Lawrence Spann writes every day in a Mead notebook — with a fountain pen.
For him, this practice is more than journaling, it’s therapeutic introspection that allows the unconscious to become conscious. To accomplish this, he writes without an agenda, letting the pen rather than the mind lead the way. What results is a kind of waking dream where streams of memory and emotion coalesce in catharsis and insight. Over the years, this commitment to writing has helped him heal personal trauma, find self-love, and walk away from unproductive behaviors. This personal experience, as well as Spann’s interest in helping others, inspired a career in the healing arts.
After receiving a master’s degree in Health Sciences from Duke University, Spann went on earn a PhD in Creative Writing; facilitate workshops with Dr. Dean Ornish; and create the Literature, Arts, and Medicine Program at Sutter Medical Center in Sacramento. In 2007, he moved to Santa Barbara where his wife, Elizabeth Robinson, was studying myth and depth psychology at Pacifica Graduate Institute. It was only a matter of time before Spann and Robinson designed a new workshop format combining literature, therapeutic writing, mythology, and archetypal psychology.
These workshops typically begin with a poetic or visual prompt. Participants are encouraged to go deep, get personal, and write without knowing where it’s going or crossing anything out. Spann says that such “raw” writing helps “capture the ebb and flow of the mind,” allowing issues and feelings to flow onto the page. Treating the result as a piece of fiction gives the writer the comfort of being one step removed. Then, with group input, the layers are peeled back to “understand what’s really at core, what’s really important.” Including myth, metaphor, and imagery enrich the process and offer new ways to see hidden meaning as well as a pathway forward. Now, something transformational can begin.

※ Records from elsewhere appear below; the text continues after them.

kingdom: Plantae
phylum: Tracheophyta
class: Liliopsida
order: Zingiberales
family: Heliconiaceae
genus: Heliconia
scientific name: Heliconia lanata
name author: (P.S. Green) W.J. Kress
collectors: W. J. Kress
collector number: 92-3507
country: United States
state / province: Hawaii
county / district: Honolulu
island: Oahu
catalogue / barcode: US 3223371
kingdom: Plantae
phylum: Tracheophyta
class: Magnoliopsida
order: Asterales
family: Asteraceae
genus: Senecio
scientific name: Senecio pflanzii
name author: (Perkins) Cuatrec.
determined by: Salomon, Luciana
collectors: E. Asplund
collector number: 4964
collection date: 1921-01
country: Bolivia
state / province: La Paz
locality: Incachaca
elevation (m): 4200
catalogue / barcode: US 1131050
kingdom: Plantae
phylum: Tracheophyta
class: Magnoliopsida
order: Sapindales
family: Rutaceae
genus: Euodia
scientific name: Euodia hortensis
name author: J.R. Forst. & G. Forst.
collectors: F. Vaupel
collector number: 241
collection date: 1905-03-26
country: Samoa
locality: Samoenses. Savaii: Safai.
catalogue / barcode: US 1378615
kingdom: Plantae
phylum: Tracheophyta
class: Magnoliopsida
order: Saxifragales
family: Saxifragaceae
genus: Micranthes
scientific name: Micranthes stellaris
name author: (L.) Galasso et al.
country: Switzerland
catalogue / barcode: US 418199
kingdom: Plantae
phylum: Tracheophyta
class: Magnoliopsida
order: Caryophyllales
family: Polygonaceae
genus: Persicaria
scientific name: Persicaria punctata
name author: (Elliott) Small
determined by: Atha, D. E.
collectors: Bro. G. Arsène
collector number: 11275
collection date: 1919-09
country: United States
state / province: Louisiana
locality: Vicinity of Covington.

What is the rationale behind therapeutic writing?
All of us have an emotional history. We’re sentient beings after all. We feel disappointed, sad, hurt, angry, scared when people let us down, plans fall through, or something traumatic happens. Intense emotional experiences don’t just disappear. They get recorded and tucked away in the emotional body. Occasionally, something happens that stirs things up and a piece of history floats to the surface. When this happens, it could be just an inconvenient hot mess, or it could be an opportunity to sort it out. The Spann-Robinson workshops offer a context where people can tell the story, step away from the drama/trauma and let some of the muck float away. Then, with a fresh outlook, they can address what needs to heal and what needs to change. Spann’s recent novel, intriguingly titled A Parable of Lies, is an example of how this works.
“If we never speak the truth, we live the parable of the lie.”
About the Book
A Parable of Lies is well-researched and beautifully written. It’s the story of a man standing at a crossroad where one direction leads to behaviors that are messing up his life. And the other direction leads to a deep dive into a painful past. The stakes are high, but he really has no choice. Prompted by the death of his brother, the narrator returns to his hometown. His traumatic past looms everywhere. Every corner, every encounter brings up old memories that won’t be placated until he owns them and tells the truth. Thus, begins a healing journey.
As it turns out, the old friends and places that shaped his story have stories of their own. Social, philosophical, and artistic events of the times have a role to play. New friends and wise elders show up as mentors. Following the compass of his heart through the tangle of the past, he is guided by synchronicity. Ultimately, The Parable of Lies is about the healing power of love.
This book emphasizes Oprah’s point that shifting from “what’s wrong with you” to “what happened to you” is the key to healing. We all have baggage. No matter how deeply buried or cleverly defended, our unresolved issues control our behavior and undermine health, happiness, and success. Because they’re wired in the emotional body, they can be triggered by an old Fleetwood Mac song, the scent of smoke in the air, a random comment, or a provocative story. They can also be triggered by family drama, financial uncertainty, community discord, or a holiday gathering. Surprising enough, even joy and success can bring pain-trauma-hurt to the surface. No matter the catalyst, the next time you’re triggered, why not get out pen and paper and write a bit of healing fiction?
Spann has a MA in Health Sciences from Duke University and a PhD in Creative Writing from Union University in Ohio. For the past seven years, people in our community have known him as the compassionate Anticoagulation Specialist at Samsun Clinic. He stepped away from this position recently to focus on his writing. You can buy A Parable of Lies at a local bookshop or online. For a multi-sensory experience, the e-book includes a playlist of all the fabulous music in the book.